Fiction climatica: nuova fantascienza impegnata?

di Franco Ricciardiello

Il presente post (*) contiene il testo dell’intervento omonimo di Franco Ricciardiello a «Stranimondi 2022», a Milano 9 ottobre 2022

parte II – la parte I è disponibile qui

La consapevolezza della crisi climatica irreversibile non è né invenzione né esclusiva americana; anzi, forse la parte del leone spetta oggi alle autrici e agli autori europei, e se in libreria è più facile trovare una climate fiction d’oltre oceano, è perché una pluridecennale colonizzazione culturale spinge a tradurre quasi tutto ciò che si pubblica negli USA, trascurando spesso le letterature gemelle d’oltralpe.

Rimanendo alla lingua inglese, troviamo in Gran Bretagna Solar (2010) di Ian McEwan, autore molto apprezzato anche in Italia. La storia si svolge tra il 2000 e il 2009. Il protagonista è uno scienziato premio Nobel, che dirige il “Centro di Ricerca per le Energie Rinnovabili” nella città britannica di Reading; disilluso burocrate, non crede assolutamente nel progetto, ma si trova a ereditare da un giovane e brillante collega un brevetto di pannelli fotovoltaici che ricreano artificialmente la fotosintesi. Viene così riconosciuto come punta di diamante nello sviluppo delle energie rinnovabili, ma gli inganni e le mistificazioni con cui è arrivato alla posizione che occupa verranno a galla nel momento dell’inaugurazione del suo impianto d’avanguardia in New Mexico.

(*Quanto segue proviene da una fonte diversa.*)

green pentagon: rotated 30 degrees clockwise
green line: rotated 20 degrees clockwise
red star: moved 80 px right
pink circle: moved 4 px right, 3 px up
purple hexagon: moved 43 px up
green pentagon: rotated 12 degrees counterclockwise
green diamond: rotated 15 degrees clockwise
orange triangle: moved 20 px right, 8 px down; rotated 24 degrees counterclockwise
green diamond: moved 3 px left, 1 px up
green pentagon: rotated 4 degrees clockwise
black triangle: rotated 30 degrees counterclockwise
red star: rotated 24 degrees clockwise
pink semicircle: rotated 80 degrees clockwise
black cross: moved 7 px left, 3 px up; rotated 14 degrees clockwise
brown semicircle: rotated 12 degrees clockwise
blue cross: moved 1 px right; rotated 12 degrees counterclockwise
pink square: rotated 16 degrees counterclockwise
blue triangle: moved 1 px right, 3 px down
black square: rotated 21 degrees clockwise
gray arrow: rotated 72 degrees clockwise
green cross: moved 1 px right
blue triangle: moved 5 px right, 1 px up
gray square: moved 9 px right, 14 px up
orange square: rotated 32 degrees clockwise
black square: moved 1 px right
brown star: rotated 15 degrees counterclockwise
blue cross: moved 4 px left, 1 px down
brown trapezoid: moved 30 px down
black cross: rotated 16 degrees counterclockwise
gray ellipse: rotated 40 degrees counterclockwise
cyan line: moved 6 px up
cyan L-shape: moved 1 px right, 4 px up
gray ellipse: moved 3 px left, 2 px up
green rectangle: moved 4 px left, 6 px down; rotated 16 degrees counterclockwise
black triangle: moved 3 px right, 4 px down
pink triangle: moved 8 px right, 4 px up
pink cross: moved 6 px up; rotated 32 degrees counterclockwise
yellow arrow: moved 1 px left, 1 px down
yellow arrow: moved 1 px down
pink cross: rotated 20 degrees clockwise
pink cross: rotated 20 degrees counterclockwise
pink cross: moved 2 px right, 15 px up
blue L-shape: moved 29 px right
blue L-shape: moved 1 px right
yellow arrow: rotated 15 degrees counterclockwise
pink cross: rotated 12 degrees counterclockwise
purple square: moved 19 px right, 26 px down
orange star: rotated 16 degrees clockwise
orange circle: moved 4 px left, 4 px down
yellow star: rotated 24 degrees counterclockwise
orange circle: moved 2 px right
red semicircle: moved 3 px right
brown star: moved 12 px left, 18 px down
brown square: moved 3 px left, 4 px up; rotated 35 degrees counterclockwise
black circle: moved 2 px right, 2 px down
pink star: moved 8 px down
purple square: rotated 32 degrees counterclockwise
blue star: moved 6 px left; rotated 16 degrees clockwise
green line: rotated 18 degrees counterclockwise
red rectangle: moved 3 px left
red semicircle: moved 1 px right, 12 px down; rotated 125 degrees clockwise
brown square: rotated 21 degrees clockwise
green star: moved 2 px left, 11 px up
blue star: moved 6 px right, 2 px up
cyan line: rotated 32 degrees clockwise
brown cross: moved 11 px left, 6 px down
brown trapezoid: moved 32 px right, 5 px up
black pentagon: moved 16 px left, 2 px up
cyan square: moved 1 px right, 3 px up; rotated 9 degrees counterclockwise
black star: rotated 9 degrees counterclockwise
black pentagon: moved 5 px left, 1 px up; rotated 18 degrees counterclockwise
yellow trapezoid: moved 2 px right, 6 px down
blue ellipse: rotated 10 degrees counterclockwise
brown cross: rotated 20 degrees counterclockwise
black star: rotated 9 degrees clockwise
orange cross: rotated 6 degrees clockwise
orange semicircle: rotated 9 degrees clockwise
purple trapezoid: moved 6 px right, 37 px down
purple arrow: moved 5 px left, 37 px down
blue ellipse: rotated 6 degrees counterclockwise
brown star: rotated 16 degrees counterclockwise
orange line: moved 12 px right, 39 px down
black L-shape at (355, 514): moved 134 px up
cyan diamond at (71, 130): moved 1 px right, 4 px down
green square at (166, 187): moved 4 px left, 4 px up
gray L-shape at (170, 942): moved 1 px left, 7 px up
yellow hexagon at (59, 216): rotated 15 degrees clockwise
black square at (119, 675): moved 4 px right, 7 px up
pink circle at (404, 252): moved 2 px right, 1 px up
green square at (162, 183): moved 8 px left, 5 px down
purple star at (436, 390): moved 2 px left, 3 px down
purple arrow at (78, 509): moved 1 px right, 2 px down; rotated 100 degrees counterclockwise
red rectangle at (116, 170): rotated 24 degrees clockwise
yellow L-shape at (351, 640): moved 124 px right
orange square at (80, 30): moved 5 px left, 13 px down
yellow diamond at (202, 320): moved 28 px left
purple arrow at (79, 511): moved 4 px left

Jeannette Winterson, che esordì brillantemente con il semi-autobiografico Non ci sono solo le arance (1985), è autrice di Gli dei di pietra (2007). Il romanzo adotta alcuni luoghi comuni fantascientifici, ma va più correttamente situato nel postmoderno per la sua autoreferenzialità: alcune situazioni narrative si ripetono più volte, e i personaggi trovano e leggono sezioni precedenti del libro stesso. Entrambi gli accorgimenti tecnici sono utilizzati per mettere in guardia contro la tendenza della storia a ripetersi, dal momento che l’umanità non impara dagli errori del passato.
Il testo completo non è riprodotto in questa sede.